Edita el pasaje del texto sobre las Navidades de la infancia que va entre "Recordaba recién con" y "en el árbol.", ambos inclusive, y sustituye "vecinos" por "conocidos".
═══ Texto proporcionado ═══
Recordaba recién con mamá cuánto nos divertía de chicos realizar las posadas navideñas y tocar la puerta de los vecinos, cantando: “Eeeen nombre del cieeelo, ooos pido posaaada, pues no puede andar miii esposa amaaaada”. Arrastrando también las vocales, estos respondían: “¿Eres tú José? ¿Tu esposa es María? Entren peregrinos, no los conocía” y nos recibían con abrazos y dulces. Eran los días en que nos alegraba enviar y recibir, de parientes y amigos, tarjetas deseando felices fiestas, que colgábamos en el árbol.

Apenas llegaba diciembre, mis tías Hurtado Flor armaban un pesebre gigante en su casona del centro de Guayaquil, que contemplábamos durante horas. Animales de toda especie aparecían en medio de corrales, capas de musgo, papel Kraft y espejos que simulaban lagunas. Completaban el escenario una decena de pastores en tamaño extra large, los jovencísimos San José y María, y tres altos Reyes Magos, algo escondidos.

Cerca de la medianoche del 24, la tía Rosita anunciaba quién colocaría al niño Jesús en la cunita. Ella era mi madrina y discretamente me favorecía, de lo cual se daba cuenta mi segunda hermana, y como su padrino era el tío Luis Macías y García, heredero –sin descendencia– de la corona al Trono de Chipre (¡una historia de película!), reclamaba el privilegio. Finalmente, yo la convencía de que en su futuro reinado no podría enojarse con trivialidades y hacíamos las paces; mi hermana con porte de princesa y yo, plebeya, a cargo del niñito.
═══ Filas almacenadas ═══
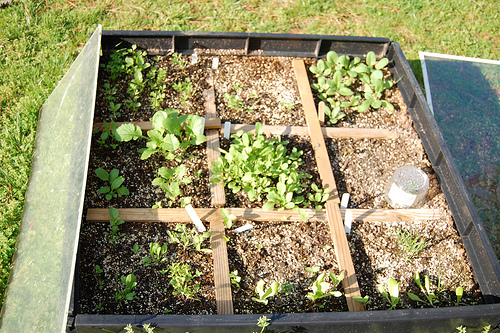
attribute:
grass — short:
[0, 0, 499, 315]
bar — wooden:
[206, 230, 255, 328]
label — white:
[178, 203, 208, 242]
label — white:
[337, 208, 354, 237]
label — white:
[333, 189, 355, 214]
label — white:
[214, 112, 236, 144]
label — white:
[208, 55, 220, 75]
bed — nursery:
[67, 21, 499, 331]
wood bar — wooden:
[193, 52, 238, 315]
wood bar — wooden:
[282, 57, 368, 306]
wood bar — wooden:
[101, 114, 401, 146]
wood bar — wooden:
[90, 202, 453, 226]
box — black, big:
[16, 31, 498, 329]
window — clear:
[415, 50, 499, 246]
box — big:
[77, 26, 499, 332]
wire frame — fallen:
[420, 47, 495, 260]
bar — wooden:
[288, 43, 363, 310]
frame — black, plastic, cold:
[62, 28, 497, 330]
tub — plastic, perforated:
[67, 27, 484, 324]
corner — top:
[305, 37, 415, 133]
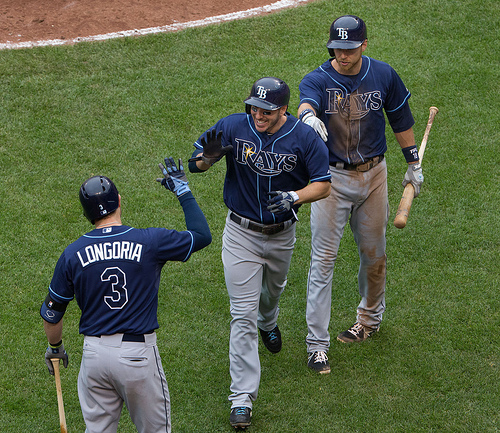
═══
### Respuesta
Recordaba recién con mamá cuánto nos divertía de chicos realizar las posadas navideñas y tocar la puerta de los conocidos, cantando: “Eeeen nombre del cieeelo, ooos pido posaaada, pues no puede andar miii esposa amaaaada”. Arrastrando también las vocales, estos respondían: “¿Eres tú José? ¿Tu esposa es María? Entren peregrinos, no los conocía” y nos recibían con abrazos y dulces. Eran los días en que nos alegraba enviar y recibir, de parientes y amigos, tarjetas deseando felices fiestas, que colgábamos en el árbol.